Борт судна был липок от свежей смолы. Мы перегнулись через край, прощаясь в последний раз, навалились животами на нагретое солнцем дерево. Матросы подняли якорь, четырехугольный, белый от наросших на нем ракушек, развернулись паруса. Затем гребцы расселись по скамьям и взялись за весла, которые опустились по обоим бортам судна, словно ресницы. Гребцы ожидали команды. Ударили барабаны, поднялись и опустились весла, направляя нас к Трое.
========== Часть 17 ==========
Но сперва к Авлиде. Авлида, лежащая в море указующим перстом, где места вдоль берега довольно, чтобы пристать всем нашим кораблям. Агамемнон пожелал, чтобы его великое воинство собралось в одном месте, прежде чем отплыть. Возможно, это казалось символичным – вся мощь Греции Негодующей.
Посли пяти дней болтанки в суровых водах у Эвбейского побережья мы, наконец,обошли последние рифы на этом извилистом пути, и вот она, Авлида. Она возникла перед нами внезапно, словно сорвали скрывающую ее вуаль – прибрежные воды, занятые судами всех размеров, форм и цветов, побережье, густо усеянное тысячами людей. Выше виднелись полотняные шатры, и их верхушки тянулись к самому горизонту, яркие штандарты указывали на шатры царей. Гребцы наши налегли на весла, направляя корабль к свободному месту у побережья – достаточно большому, чтобы вместить весь наш флот. С пятидесяти кораблей были брошены якоря.

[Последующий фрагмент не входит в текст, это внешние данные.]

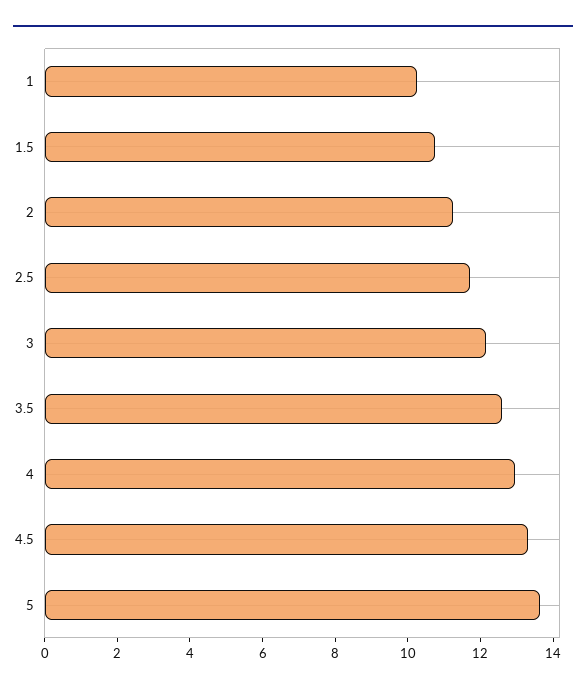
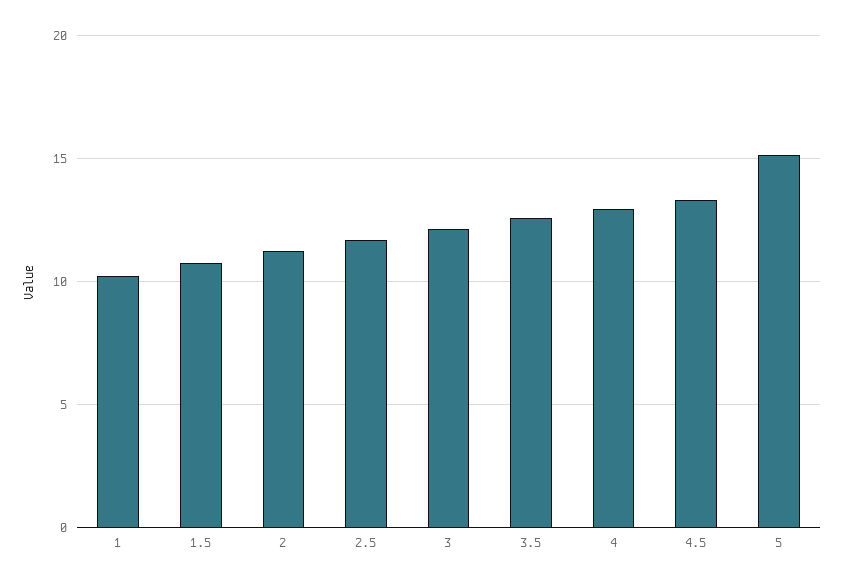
5: 13.5 -> 15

Пропели рога. Мирмидоняне с других кораблей уже высадились и встали на урезе моря в ожидании нас, их туники ярко белели. По знаку, которого мы не заметили, они принялись выкликать имя своего царевича, все две с половиной тысячи человек в один голос. А-хилл! И головы всех бывших на берегу – спартанцев, аргивян, микенцев и остальных, – повернулись к нам. Новость, передаваемая из уст в уста, облетела всех. Ахилл здесь!
Пока матросы опускали сходни, мы смотрели, как собираются на берегу и цари, и новобранцы. Я не мог различить издали царственных ликов, но видел флаги, несомые оруженосцами – желтый Одиссея, синий Диомеда и самый большой, самый яркий – лев на пурпурном фоне, знак Агамемнона из Микен.
Ахилл взглянул на меня, у него перехватило дух – орущая толпа во Фтии была просто ничем в сравнении с этой. Но он был к этому готов. Я понял это по тому, как он выпрямился, как яростной зеленью полыхнули его глаза. Он прошел к сходням и остановился в их начале. Мирмидоняне продолжали выкликать его имя, и теперь к ним присоединились остальные. Широкогрудый капитан из мирмидонян приложил обе ладони ко рту. – Царевич Ахилл, сын царя Пелея и богини Фетиды. Аристос Ахайон!